*THE INPUT*
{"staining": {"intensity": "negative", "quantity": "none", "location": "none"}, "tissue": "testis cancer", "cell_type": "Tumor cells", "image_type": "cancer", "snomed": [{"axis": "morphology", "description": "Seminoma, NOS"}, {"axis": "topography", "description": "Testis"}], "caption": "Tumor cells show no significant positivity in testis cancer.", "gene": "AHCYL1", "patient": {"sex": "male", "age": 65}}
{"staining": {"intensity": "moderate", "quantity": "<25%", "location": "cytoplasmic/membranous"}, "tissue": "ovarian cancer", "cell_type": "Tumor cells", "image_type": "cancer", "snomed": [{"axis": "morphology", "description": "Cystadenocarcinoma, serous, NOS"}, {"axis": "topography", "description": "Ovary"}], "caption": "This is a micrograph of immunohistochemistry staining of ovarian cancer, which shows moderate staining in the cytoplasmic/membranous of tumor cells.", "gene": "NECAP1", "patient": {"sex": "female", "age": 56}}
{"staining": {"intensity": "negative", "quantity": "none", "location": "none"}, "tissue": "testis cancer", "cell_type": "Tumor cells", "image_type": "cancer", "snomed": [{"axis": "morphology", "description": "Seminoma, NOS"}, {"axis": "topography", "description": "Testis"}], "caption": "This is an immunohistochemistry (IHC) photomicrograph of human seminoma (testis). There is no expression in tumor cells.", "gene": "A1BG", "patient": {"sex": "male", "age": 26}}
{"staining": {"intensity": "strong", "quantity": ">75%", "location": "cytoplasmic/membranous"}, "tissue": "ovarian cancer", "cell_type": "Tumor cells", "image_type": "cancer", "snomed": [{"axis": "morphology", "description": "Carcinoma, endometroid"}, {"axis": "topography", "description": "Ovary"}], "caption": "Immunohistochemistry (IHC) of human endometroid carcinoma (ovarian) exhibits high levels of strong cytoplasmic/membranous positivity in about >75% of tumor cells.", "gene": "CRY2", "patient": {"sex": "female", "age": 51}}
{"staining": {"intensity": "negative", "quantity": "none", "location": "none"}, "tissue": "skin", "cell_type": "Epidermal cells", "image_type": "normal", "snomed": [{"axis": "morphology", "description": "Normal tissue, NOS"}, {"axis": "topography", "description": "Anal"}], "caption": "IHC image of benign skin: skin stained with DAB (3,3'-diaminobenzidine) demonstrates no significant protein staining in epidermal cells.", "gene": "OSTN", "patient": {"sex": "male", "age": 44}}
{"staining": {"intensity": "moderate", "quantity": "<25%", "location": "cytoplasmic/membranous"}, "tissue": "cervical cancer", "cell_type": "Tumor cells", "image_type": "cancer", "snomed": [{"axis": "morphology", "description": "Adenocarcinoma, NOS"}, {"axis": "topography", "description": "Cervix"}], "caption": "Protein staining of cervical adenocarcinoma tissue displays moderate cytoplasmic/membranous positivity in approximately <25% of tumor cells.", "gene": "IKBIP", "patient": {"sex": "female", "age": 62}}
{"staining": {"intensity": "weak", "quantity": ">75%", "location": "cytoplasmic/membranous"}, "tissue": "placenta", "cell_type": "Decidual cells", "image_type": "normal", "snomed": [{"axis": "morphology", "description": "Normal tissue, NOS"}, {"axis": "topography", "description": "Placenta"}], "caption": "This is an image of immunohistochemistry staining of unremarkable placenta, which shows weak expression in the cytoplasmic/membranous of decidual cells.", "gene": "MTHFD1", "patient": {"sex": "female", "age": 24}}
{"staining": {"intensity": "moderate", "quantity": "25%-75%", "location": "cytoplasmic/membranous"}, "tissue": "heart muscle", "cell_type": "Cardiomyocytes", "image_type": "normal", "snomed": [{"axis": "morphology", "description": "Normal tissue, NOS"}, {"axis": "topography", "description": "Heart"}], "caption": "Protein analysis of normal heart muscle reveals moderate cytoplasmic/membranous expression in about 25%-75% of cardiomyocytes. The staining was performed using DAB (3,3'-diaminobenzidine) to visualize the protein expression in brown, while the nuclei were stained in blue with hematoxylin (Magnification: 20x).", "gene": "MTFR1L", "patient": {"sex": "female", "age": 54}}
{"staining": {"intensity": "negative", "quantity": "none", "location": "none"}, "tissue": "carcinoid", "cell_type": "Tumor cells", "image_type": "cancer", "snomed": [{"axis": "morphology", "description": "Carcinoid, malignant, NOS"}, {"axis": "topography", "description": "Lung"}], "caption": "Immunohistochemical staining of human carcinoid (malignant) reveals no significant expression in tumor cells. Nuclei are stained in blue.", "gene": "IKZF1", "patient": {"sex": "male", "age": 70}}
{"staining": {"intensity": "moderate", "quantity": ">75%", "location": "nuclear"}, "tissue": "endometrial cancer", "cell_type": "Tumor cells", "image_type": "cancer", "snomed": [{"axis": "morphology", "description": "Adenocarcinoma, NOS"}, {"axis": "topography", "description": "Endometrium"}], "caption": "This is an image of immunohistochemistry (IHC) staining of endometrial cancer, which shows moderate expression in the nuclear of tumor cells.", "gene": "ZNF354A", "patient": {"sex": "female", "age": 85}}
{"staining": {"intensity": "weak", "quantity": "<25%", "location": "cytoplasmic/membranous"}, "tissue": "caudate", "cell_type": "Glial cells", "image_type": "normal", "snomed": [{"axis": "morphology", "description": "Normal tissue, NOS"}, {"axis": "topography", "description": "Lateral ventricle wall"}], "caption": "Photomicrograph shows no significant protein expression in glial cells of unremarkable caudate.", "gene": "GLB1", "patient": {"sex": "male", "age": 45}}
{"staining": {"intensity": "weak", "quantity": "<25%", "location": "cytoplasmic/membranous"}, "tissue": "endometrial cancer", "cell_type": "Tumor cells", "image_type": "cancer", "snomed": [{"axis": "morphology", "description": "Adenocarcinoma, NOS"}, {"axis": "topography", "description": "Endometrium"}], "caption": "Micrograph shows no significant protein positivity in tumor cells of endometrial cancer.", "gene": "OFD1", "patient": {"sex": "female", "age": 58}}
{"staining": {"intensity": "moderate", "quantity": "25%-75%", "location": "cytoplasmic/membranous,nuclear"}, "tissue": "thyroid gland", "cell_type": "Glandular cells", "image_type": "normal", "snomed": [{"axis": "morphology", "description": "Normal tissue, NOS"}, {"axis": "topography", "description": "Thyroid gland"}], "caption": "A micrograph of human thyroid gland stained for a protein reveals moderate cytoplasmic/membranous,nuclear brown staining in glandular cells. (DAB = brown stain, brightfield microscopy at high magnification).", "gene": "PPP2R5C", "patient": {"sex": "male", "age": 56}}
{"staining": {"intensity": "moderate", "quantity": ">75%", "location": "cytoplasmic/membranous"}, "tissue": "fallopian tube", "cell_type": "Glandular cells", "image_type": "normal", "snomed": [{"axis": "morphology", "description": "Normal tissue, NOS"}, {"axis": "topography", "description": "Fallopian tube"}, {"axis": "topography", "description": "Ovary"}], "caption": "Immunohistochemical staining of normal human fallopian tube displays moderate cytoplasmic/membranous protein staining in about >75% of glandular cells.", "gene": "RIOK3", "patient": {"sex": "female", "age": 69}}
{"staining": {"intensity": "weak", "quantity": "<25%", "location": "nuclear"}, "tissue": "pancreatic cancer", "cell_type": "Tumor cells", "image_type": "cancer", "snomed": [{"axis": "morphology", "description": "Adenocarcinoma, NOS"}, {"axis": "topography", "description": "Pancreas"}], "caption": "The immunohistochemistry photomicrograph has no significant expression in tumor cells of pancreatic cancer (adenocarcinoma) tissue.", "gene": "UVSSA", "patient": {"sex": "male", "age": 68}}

*PROBLEM TO WORK ON*
Find the line with "image of benign" in the entries above. Retype it and each line after it, exactly, through the line with "staining of cervical", and stop there.

*ANSWER TO THIS TASK*
{"staining": {"intensity": "negative", "quantity": "none", "location": "none"}, "tissue": "skin", "cell_type": "Epidermal cells", "image_type": "normal", "snomed": [{"axis": "morphology", "description": "Normal tissue, NOS"}, {"axis": "topography", "description": "Anal"}], "caption": "IHC image of benign skin: skin stained with DAB (3,3'-diaminobenzidine) demonstrates no significant protein staining in epidermal cells.", "gene": "OSTN", "patient": {"sex": "male", "age": 44}}
{"staining": {"intensity": "moderate", "quantity": "<25%", "location": "cytoplasmic/membranous"}, "tissue": "cervical cancer", "cell_type": "Tumor cells", "image_type": "cancer", "snomed": [{"axis": "morphology", "description": "Adenocarcinoma, NOS"}, {"axis": "topography", "description": "Cervix"}], "caption": "Protein staining of cervical adenocarcinoma tissue displays moderate cytoplasmic/membranous positivity in approximately <25% of tumor cells.", "gene": "IKBIP", "patient": {"sex": "female", "age": 62}}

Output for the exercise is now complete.